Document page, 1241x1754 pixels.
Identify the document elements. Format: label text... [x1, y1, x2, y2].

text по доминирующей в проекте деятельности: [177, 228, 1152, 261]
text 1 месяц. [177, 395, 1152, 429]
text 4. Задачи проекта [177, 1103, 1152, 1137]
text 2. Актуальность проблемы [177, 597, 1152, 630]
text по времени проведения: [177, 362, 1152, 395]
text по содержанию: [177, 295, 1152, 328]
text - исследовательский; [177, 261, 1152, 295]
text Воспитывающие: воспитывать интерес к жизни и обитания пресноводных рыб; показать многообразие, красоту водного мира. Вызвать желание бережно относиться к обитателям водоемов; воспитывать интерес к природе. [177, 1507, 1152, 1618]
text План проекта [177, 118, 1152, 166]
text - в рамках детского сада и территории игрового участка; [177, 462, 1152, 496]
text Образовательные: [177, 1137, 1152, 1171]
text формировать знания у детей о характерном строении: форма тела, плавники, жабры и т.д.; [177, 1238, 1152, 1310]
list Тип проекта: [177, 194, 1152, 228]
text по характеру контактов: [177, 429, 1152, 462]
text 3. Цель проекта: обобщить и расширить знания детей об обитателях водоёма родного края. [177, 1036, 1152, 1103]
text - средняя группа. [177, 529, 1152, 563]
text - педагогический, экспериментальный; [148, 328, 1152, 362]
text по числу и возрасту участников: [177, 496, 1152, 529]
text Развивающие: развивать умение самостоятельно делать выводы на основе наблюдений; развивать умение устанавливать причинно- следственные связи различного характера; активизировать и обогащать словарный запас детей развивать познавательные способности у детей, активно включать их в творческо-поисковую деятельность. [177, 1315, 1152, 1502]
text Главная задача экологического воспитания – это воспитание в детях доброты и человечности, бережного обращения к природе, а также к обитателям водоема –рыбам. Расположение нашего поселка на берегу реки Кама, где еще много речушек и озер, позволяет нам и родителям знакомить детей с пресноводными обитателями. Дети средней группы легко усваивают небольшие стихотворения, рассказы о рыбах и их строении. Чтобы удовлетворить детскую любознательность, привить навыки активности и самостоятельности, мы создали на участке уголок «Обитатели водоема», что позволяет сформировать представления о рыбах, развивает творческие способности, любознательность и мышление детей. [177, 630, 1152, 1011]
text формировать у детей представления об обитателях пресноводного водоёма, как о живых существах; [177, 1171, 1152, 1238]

## Problem description
In the records above, find each line with the word "обитателях" and copy it out.

## Answer area
text 3. Цель проекта: обобщить и расширить знания детей об обитателях водоёма родного края. [177, 1036, 1152, 1103]
text формировать у детей представления об обитателях пресноводного водоёма, как о живых существах; [177, 1171, 1152, 1238]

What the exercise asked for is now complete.